Dempsey vividly remembers the day she received an email from Greaves with the detection spectra.
“I just sat there, blinking at the screen,” said Dempsey, who wasn't part of the study team. “When I regained the power of speech, I gave her a call and said, ‘You just blew my mind. Am I really seeing what I think I’m seeing?’”
A second observation in March 2019 with the Atacama Large Millimeter/submillimeter Array in Chile confirmed the discovery.
Greaves' next step was to find phosphine experts who could help her determine whether the gas really did represent a potential sign of life on Venus. A mutual friend led her to scientists at MIT.
“My first reply was, ‘Are you absolutely sure?’” said Sousa-Silva, who had recently written a paper explaining why phosphine could be a biosignature in exoplanet atmospheres. “Because it’s not just weird. It’s really weird.”
Over the next several months, the MIT team explored every chemical process they could think of that had the potential to generate phosphine on Venus without the aid of life.
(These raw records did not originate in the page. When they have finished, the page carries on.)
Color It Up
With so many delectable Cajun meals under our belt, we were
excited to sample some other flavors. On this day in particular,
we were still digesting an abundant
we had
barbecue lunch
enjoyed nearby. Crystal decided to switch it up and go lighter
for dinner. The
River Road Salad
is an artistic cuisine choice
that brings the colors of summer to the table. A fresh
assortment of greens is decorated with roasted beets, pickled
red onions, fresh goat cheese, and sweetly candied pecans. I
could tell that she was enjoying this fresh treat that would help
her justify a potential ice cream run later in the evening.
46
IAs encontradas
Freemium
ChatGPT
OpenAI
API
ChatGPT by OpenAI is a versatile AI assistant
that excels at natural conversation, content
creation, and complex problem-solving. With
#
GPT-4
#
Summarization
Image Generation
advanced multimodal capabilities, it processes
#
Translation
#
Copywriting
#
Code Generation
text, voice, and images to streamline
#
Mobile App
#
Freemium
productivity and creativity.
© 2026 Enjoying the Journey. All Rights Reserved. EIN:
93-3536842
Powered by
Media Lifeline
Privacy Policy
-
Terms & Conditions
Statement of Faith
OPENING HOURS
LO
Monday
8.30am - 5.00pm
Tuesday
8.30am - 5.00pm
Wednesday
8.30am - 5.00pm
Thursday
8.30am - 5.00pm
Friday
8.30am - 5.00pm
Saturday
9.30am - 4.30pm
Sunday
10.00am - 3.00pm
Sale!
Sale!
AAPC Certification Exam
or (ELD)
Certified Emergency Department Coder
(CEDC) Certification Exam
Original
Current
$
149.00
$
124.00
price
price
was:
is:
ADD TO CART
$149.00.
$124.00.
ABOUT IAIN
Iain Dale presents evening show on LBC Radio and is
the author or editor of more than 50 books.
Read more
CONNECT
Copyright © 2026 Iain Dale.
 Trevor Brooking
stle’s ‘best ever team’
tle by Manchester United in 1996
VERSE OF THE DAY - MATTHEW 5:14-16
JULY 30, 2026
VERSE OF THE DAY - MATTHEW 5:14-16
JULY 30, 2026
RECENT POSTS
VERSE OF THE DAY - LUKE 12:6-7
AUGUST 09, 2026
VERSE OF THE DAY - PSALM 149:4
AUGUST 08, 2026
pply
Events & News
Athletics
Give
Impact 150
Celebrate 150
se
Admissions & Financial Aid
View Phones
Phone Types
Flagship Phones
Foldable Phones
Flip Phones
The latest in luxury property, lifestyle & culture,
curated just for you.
When they incorporated lightning and meteor strikes into their models, they determined that phosphine could be produced on Venus — but only in amounts that were a tiny fraction of what Greaves had found. Besides, phosphine should degrade in the atmosphere, but the steady amount suggests that it's being constantly replenished.
In desperation, they considered whether tectonic activity might have driven the production of the gas.
“We don’t even think that there are tectonics on Venus, but it still seems less crazy than aliens,” Sousa-Silva said.
Ultimately, they could not find a plausible explanation for the presence of phosphine that did not involve some sort of life form.
But that doesn't mean there isn't one, said Matthew Pasek, an astrobiologist at the University of South Florida who was not involved in the work.
“It definitely bears further inquiry,” he said. “My guess would be there is some non-biologic process that is making it, but they certainly found something weird.”
Pasek added that scientists still aren’t sure how life on Earth produces phosphine, or if it is made by organisms at all.
“We believe it is biological, but we don’t have proof of that yet,” he said.
The study's authors agree that there is much more work to be done. They hope their findings will inspire more scientists to study phosphine. They also hope to spend more time characterizing the phosphine on Venus to find clues about how it got there.
Sending a spacecraft to Venus would be helpful. NASA has two Venus missions currently under review.
But all of this will take time. It could take years or even decades to prove conclusively whether there is life in the Venusian clouds, Seager said.
“We have a long road ahead of us,” she said.